LE NON-ESPACE
Source : Le Vijnana Bhairava traduit et commenté par Lilian Silburn
127 - L'inconnaissable, l'insaisissable, le vide et ce qui n'accédera jamais à l'existence, imaginez tout cela comme Bhairava et, à la fin de cette évocation, l'illumination se produit.
Il faut imaginer que le Bhairava, la Conscience universelle, est l'essence de toute chose y compris ce qui n'existe pas. Sivopadhyaya cite un extrait de la Vimarsadipika dans lequel Siva apparaît comme le réceptacle du vide, Lui, l'autonome et parfaite plénitude : là, nous dit-on, toutes les réalités reposent, de là aussi elles surgissent et là même elles s'évanouissent. Il donne encore un verset de la Maharthamanjari : « Quelle différence existe-t-il du point de vue de la réalité véritable entre une fleur atmosphérique et une fleur réelle ? L'univers puise sa vie dans la vibration de la conscience et cette vibration est partout la même. »
Ainsi dans le cas de choses inexistantes, telle une fleur imaginaire, la conscience manifeste clairement son existence tout comme elle le l'ait à l'égard d'une fleur réelle, c'est-à-dire projetée à l'extérieur.

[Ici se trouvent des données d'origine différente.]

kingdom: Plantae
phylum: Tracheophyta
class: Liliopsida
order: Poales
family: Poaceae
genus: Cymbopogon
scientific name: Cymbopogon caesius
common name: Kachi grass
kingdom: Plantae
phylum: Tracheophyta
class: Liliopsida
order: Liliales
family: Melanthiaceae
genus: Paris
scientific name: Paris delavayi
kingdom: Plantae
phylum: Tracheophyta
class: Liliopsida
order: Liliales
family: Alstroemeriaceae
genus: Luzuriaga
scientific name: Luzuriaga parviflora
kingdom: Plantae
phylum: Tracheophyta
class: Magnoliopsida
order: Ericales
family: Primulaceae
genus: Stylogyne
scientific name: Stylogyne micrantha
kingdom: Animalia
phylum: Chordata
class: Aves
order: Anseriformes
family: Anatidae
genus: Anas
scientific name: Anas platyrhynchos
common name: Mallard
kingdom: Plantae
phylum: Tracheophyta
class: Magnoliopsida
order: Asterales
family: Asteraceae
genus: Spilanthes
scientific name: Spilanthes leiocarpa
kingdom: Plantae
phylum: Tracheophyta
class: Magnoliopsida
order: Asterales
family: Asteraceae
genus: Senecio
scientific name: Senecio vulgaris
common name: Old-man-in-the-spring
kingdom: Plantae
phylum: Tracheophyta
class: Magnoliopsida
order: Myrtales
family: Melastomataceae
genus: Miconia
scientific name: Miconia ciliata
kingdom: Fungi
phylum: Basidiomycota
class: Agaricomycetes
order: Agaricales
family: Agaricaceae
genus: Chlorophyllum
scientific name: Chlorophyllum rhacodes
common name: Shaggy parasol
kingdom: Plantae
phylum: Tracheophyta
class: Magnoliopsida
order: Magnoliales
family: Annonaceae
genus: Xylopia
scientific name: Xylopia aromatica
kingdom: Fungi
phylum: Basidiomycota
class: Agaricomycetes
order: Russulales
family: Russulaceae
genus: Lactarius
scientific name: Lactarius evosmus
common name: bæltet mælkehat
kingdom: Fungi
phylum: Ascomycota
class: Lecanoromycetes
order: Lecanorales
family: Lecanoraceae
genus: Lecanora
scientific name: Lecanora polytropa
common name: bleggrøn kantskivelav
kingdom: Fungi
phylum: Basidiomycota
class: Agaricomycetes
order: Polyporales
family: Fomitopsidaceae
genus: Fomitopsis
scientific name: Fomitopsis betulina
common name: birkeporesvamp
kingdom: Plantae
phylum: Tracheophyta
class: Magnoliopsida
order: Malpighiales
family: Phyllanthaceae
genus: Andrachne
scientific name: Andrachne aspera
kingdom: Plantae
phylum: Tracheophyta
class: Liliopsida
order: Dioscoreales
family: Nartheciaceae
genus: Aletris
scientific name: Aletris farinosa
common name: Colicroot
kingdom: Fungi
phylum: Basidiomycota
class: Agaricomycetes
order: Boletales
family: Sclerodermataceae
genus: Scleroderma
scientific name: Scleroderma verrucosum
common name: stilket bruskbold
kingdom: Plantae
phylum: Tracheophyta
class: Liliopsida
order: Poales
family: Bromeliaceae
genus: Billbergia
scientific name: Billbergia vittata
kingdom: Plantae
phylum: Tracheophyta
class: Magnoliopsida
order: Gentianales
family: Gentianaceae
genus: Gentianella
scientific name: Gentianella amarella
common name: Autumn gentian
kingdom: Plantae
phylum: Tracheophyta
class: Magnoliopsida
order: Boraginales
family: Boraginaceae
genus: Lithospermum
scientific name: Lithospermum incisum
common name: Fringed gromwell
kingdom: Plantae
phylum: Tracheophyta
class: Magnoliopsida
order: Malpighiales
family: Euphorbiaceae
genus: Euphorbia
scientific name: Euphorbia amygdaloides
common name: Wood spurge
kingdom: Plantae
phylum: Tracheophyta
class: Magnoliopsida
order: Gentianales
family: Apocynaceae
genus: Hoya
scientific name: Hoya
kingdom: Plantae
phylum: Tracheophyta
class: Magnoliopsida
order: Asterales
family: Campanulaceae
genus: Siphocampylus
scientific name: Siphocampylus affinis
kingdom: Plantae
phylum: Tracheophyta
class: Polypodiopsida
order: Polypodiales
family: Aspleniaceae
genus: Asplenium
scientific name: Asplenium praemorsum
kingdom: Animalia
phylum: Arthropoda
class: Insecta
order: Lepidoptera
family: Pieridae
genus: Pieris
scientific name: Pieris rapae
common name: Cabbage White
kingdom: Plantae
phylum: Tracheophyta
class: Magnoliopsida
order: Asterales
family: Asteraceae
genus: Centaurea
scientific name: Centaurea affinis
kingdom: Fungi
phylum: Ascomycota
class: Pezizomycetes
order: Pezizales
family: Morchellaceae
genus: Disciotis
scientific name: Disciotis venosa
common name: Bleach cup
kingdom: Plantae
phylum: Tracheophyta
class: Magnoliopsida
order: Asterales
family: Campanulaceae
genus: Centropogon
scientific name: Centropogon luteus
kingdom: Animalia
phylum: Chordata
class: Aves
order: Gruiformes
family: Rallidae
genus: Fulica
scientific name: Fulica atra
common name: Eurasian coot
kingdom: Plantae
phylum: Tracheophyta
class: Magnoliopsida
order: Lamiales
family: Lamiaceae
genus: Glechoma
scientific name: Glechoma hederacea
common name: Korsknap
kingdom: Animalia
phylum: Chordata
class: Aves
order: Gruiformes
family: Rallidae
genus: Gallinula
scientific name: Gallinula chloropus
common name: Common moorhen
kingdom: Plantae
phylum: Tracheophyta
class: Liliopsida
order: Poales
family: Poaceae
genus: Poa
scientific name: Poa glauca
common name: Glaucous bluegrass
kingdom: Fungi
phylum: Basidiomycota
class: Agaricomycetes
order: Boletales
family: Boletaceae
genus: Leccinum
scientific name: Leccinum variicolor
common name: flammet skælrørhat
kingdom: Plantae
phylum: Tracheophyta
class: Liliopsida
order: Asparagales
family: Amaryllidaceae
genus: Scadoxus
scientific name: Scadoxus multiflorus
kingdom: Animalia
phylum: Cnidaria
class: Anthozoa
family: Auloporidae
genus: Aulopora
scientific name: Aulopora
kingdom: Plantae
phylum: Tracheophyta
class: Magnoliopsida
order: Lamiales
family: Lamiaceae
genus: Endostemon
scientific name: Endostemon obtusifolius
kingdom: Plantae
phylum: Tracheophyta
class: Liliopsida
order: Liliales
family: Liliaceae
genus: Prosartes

Notre commentateur cite encore une stance d'Utpaladeva qui fournit des précisions sur notre sloka ; définissant la Lumière de la Conscience il dit à son sujet : « C'est la vibration, l'être absolu au-delà des distinctions spatiales et temporelles. En tant que quintessence on la nomme Cœur du suprême souverain. » Ainsi l'existence véritable (mahasatta) a pour définition sphurata ou sphurana, elle fait vibrer la conscience qui réagit. Si un pot existe, c'est qu'il se manifeste à moi lorsqu'il pénètre dans ma conscience. Satta, l'existence, glose Abhinavagupta, est un terme employé afin de désigner la nature essentielle du libre agent. On dit qu'elle est grande (maha) parce qu'elle remplit jusqu'à une fleur atmosphérique et parce que ni le temps ni l'espace ne la limitent, étant donné que c'est elle qui les engendre.
Si, comme le sloka le recommande, on adhère totalement à l'inconcevable Bhairava vide de toute appréhension distincte et qu'on reconnaisse que rien n'existe sans la Conscience, alors jaillira l'intuition de l'existence indifférenciée (mahasatta) identique à ce Bhairava.
128 - Ayant fixé la pensée sur l'espace externe qui est éternel, sans support, vide, omnipénétrant et dépourvu d'opération, qu'on se fonde alors dans le non-espace.
On ne médite pas sur un espace abstrait ou sur la notion de l'espace mais sur un espace vécu dont on accueille l'immensité. L'espace ainsi valorisé apparaît comme la meilleure approximation de la Conscience infinie sans dualité. En effet les philosophes de l'Inde ont toujours attribué à l'akasa comme à la conscience suprême, éternité, indétermination, vacuité de matière, immutabilité, absence de fondement et d'activité.
On comprend que la contemplation de l'espace extérieur en introduisant le yogi dans l'incommensurable, au-delà de la perception des objets et des formes, vienne l'aider à déployer l'immensité toute intérieure du Soi et que le mouvement d'expansion qui repousse les limites de l'espace se continue en un approfondissement de l'intimité de l'atman.
La conscience intériorisée commence par résorber en elle-même le monde sensible ; puis, échappant à l'espace, elle se révèle dans sa vraie nature où ne règne ni dedans ni dehors. Le yogi repose paisiblement dans l'immensité de la Conscience, domaine de la vacuité absolue qui rejoint, la plénitude.